TASK DETAILS: Search the listing for "quality" and copy every line where it appears.

'''

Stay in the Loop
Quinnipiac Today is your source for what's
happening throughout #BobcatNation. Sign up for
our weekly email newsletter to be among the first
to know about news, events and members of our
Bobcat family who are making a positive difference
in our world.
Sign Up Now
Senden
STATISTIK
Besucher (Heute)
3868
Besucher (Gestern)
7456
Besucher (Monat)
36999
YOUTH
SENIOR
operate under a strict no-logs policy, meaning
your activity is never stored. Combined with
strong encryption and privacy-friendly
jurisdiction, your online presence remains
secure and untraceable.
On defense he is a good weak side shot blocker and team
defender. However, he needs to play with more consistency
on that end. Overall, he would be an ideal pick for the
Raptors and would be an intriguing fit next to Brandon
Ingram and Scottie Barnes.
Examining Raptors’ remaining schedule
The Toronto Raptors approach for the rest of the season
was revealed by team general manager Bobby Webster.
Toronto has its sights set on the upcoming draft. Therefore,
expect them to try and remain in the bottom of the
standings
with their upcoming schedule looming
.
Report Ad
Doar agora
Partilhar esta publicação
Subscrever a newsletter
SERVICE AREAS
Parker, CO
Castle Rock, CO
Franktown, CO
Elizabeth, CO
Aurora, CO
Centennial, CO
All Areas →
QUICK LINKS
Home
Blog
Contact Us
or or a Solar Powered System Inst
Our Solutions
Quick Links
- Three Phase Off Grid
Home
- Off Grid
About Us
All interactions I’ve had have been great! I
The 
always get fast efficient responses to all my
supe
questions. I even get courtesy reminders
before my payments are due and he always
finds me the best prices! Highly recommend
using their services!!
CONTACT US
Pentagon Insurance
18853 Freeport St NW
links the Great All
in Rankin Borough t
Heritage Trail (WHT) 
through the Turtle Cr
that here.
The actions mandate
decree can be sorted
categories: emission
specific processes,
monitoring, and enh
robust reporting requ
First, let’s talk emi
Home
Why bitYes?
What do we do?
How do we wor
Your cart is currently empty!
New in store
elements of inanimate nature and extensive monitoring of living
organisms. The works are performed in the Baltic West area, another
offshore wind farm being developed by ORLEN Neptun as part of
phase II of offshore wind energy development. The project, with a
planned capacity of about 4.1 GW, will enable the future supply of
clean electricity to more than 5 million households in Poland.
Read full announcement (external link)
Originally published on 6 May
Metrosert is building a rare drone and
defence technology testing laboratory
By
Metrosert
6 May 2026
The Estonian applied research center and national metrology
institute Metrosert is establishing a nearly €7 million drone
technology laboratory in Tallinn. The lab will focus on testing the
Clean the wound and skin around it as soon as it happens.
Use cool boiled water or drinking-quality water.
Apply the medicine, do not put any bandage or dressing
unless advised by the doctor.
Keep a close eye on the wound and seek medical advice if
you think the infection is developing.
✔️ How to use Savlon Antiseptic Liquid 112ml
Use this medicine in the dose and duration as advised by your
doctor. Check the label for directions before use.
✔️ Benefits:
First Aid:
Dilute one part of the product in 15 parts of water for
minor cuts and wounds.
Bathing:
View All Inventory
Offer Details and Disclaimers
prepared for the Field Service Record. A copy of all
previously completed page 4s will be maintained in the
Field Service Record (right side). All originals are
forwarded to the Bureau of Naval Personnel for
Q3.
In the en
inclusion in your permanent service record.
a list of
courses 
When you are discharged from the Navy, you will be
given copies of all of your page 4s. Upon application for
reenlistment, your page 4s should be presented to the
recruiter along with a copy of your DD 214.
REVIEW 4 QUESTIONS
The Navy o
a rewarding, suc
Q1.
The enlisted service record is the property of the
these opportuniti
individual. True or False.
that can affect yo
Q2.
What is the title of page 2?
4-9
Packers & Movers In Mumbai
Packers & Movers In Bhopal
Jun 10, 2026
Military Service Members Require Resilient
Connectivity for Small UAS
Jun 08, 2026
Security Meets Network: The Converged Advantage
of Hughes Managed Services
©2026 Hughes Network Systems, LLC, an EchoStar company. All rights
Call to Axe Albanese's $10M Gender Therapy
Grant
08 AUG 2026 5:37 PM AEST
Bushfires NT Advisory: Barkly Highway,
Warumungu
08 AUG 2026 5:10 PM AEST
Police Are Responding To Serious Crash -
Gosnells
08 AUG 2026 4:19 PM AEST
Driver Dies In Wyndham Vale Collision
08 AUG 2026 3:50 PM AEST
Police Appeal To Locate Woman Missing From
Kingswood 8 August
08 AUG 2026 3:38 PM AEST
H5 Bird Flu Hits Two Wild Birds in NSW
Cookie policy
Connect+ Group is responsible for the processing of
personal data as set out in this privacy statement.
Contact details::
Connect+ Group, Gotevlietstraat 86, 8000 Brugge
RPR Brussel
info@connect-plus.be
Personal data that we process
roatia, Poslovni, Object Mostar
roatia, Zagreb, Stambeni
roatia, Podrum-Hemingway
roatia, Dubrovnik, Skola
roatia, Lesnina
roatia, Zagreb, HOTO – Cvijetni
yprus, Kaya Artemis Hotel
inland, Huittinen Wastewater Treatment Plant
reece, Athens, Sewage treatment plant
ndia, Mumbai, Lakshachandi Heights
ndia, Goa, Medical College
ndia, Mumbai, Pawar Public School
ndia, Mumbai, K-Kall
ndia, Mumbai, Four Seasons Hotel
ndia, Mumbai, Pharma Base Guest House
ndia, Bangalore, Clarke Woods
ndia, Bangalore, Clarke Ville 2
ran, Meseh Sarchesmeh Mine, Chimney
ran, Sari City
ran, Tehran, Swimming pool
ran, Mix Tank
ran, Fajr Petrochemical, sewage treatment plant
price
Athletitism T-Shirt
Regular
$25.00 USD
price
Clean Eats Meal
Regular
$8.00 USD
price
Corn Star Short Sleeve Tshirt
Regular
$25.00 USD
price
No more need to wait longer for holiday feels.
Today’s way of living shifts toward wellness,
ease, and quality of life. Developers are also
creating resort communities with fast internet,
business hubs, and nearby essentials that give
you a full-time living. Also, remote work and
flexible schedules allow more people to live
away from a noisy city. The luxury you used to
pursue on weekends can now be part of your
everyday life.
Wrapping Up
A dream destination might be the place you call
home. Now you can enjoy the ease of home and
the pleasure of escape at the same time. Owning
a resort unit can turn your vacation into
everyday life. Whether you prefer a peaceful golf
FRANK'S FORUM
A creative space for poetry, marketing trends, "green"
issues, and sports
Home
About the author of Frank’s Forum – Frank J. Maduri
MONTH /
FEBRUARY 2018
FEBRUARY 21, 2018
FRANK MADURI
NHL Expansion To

'''

RESPONSE TO THE EXERCISE:
Use cool boiled water or drinking-quality water.
ease, and quality of life. Developers are also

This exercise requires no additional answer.